= James Harris (solicitor) =

British solicitor, academic and professor of law

James W. Harris FBA (1940–2004) was a British solicitor, academic and professor of law at Keble College, University of Oxford.

He was born in Southwark, England and he became blind at the age of four. Harris attended the Linton Lodge School and Royal Worcester College until 1959 when he began studying at Wadham College at Oxford. He was a brilliant student, and gifted in athletics including rowing and riding.

He became a solicitor and later returned to Oxford for a Bachelor of Civil Law. He taught at the London School of Economics where he pursued a PhD (subsequently published as Law and Legal Science). He became a Fellow at Keble College at Oxford in 1973, and has also taught in Sydney, Hong Kong and Princeton University. Harris was named as a Fellow of the British Academy and received the Oxford Doctorate of Civil Law.

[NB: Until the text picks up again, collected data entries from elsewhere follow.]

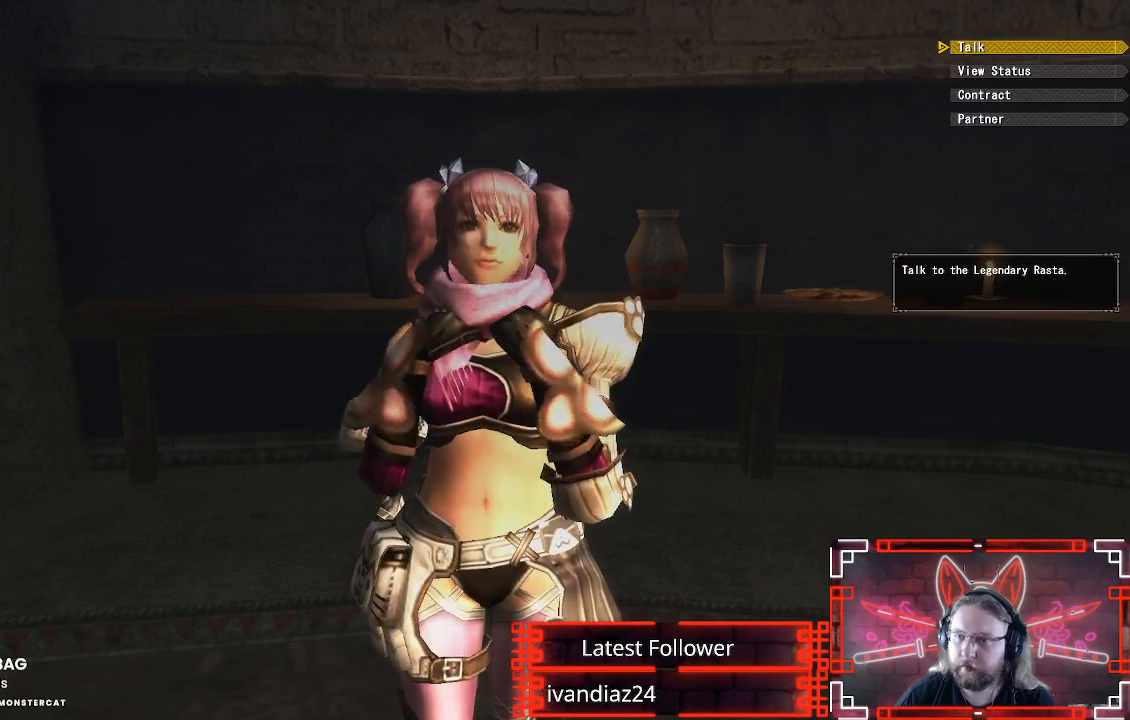
{"buttons": ["B"], "left_stick": "center", "right_stick": "center", "events": [[100, "DPAD_DOWN", "down"], [267, "DPAD_DOWN", "up"], [383, "B", "down"]]}
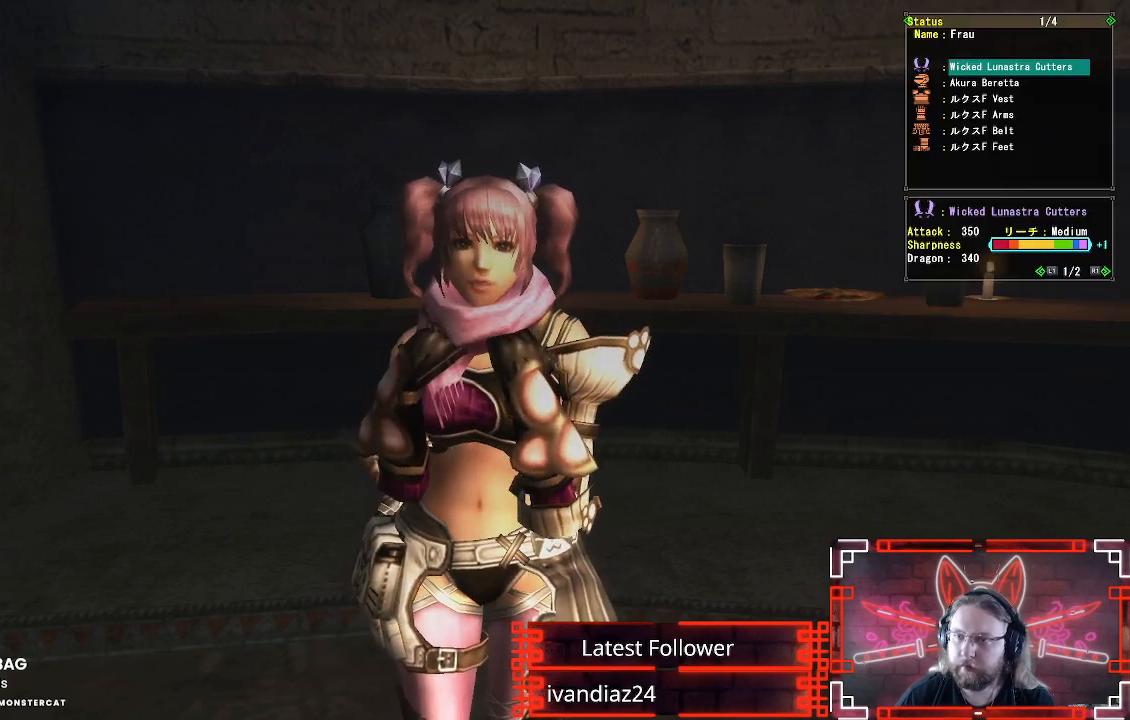
{"buttons": [], "left_stick": "center", "right_stick": "center", "events": [[33, "B", "up"]]}
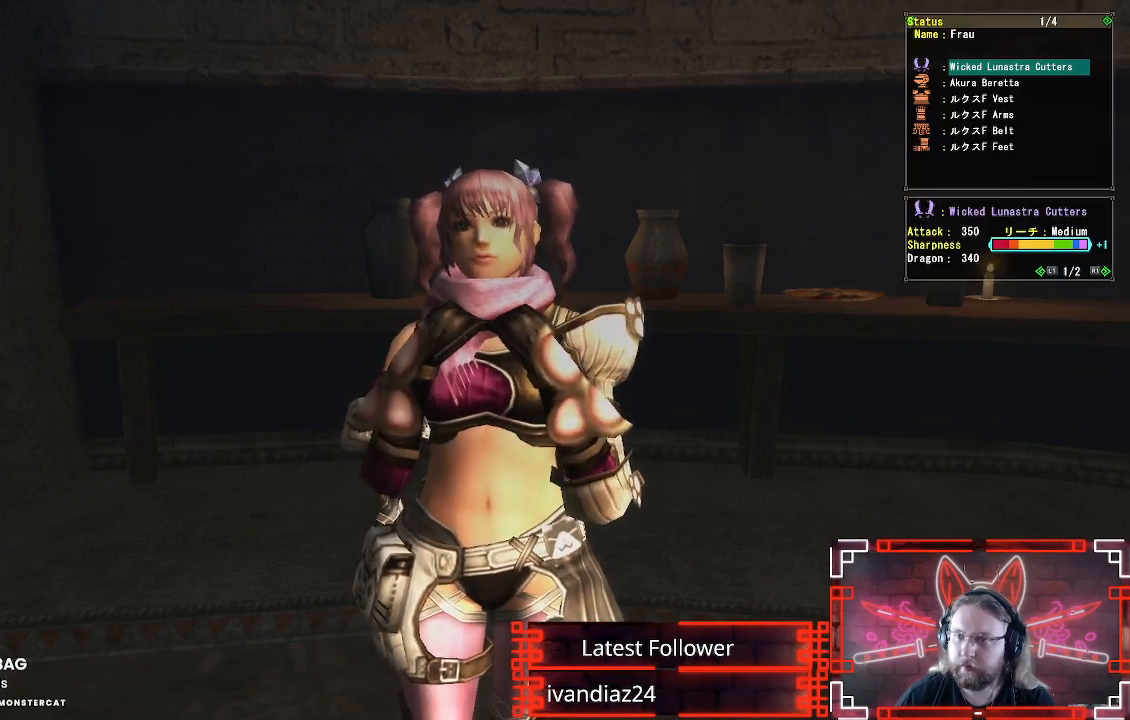
{"buttons": [], "left_stick": "center", "right_stick": "center", "events": []}
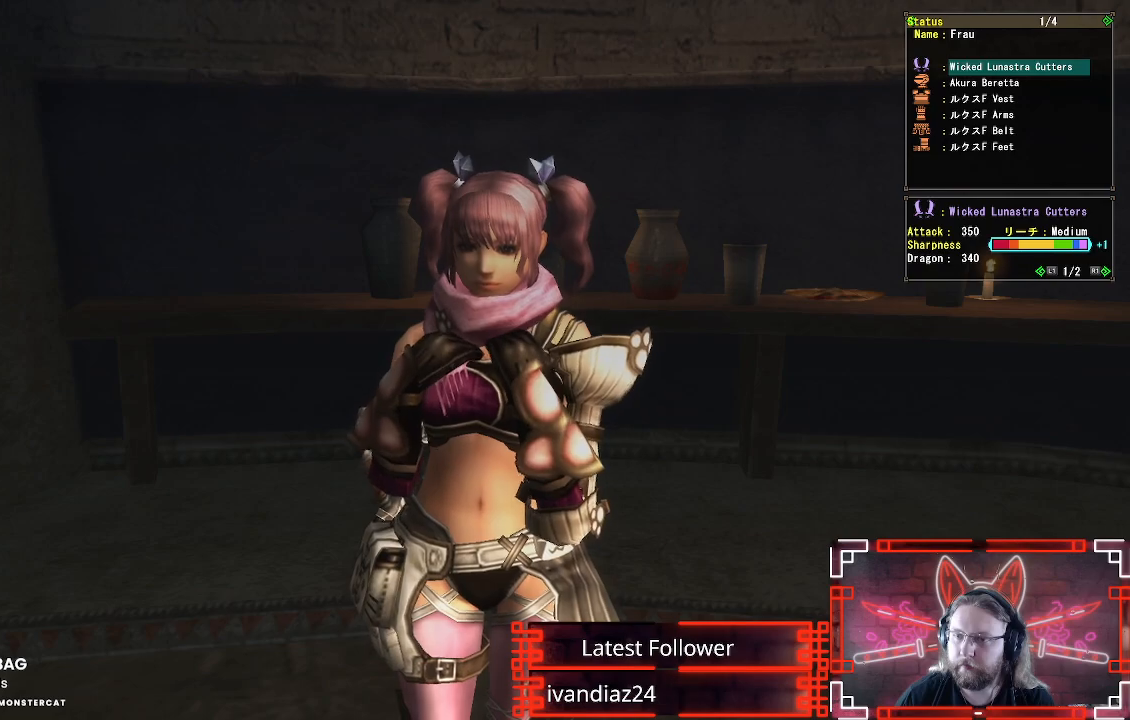
{"buttons": ["DPAD_RIGHT"], "left_stick": "center", "right_stick": "center", "events": [[400, "DPAD_RIGHT", "down"]]}
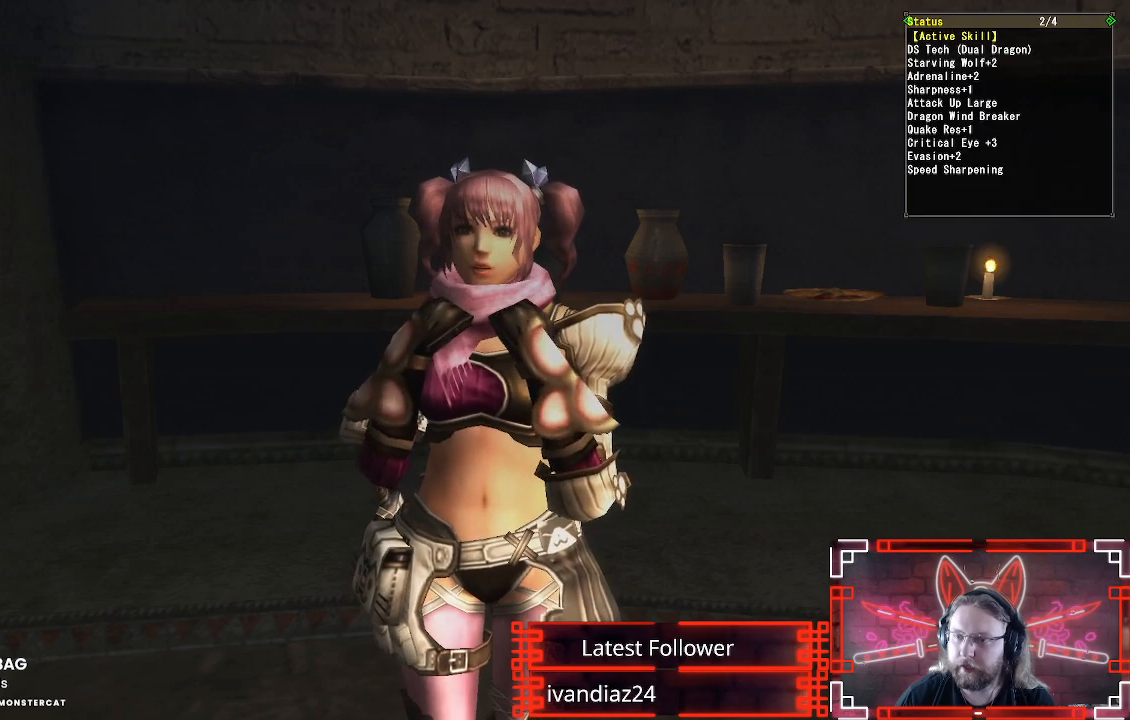
{"buttons": [], "left_stick": "center", "right_stick": "center", "events": [[67, "DPAD_RIGHT", "up"]]}
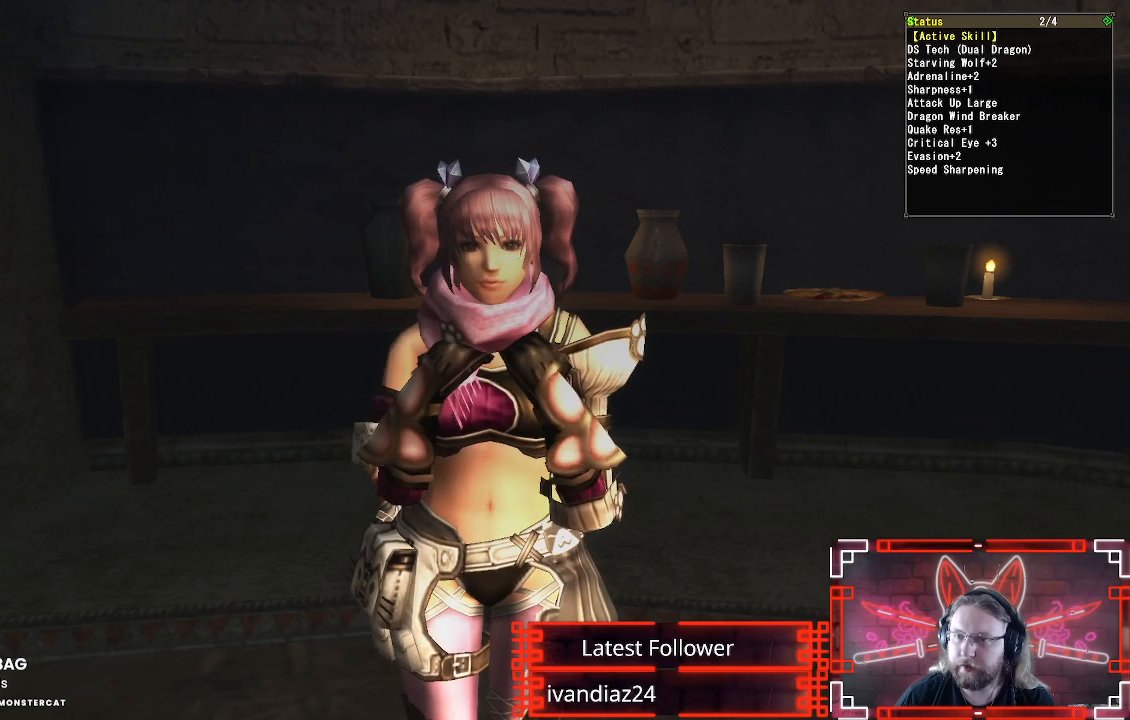
{"buttons": ["A", "DPAD_LEFT"], "left_stick": "center", "right_stick": "center", "events": [[350, "DPAD_LEFT", "down"], [500, "A", "down"]]}
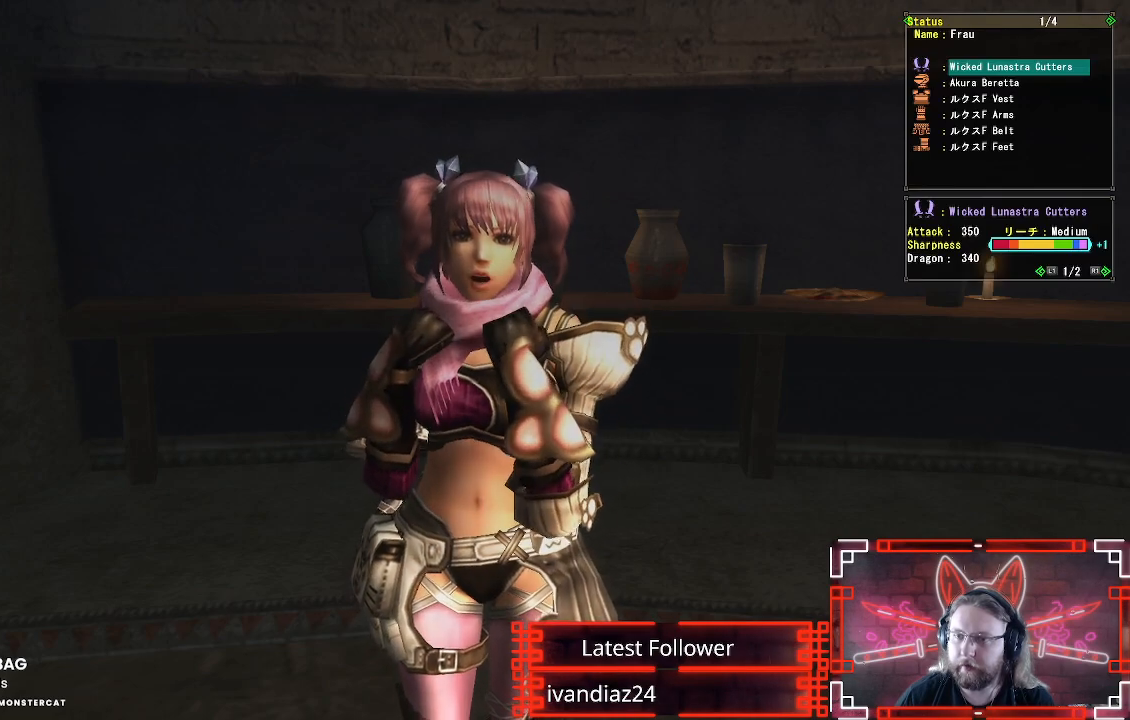
{"buttons": [], "left_stick": "center", "right_stick": "center", "events": [[33, "DPAD_LEFT", "up"], [133, "A", "up"], [233, "A", "down"], [300, "A", "up"], [400, "A", "down"], [483, "A", "up"]]}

He was married to Jose Harris, an Oxford historian, and had one son, Hugh who is now an Officer in the Royal Navy. Harris was a devout Anglican.

==Bibliography==

- Variation of Trusts (Sweet & Maxwell, London, 1975)
- Law and Legal Science (Clarendon Press, Oxford, 1979)
- Legal Philosophies (Butterworths, London, 1980, 2nd edn., 1997)
- Cross and Harris: Precedent in English Law (4th edn., Clarendon Press, Oxford, 1991)
- Property and Justice (Clarendon Press, Oxford, 1996)
- (Edited) Property Problems: From Genes to Pension Funds (Kluwer Law International, London, 1997)

Harris also authored numerous journal articles.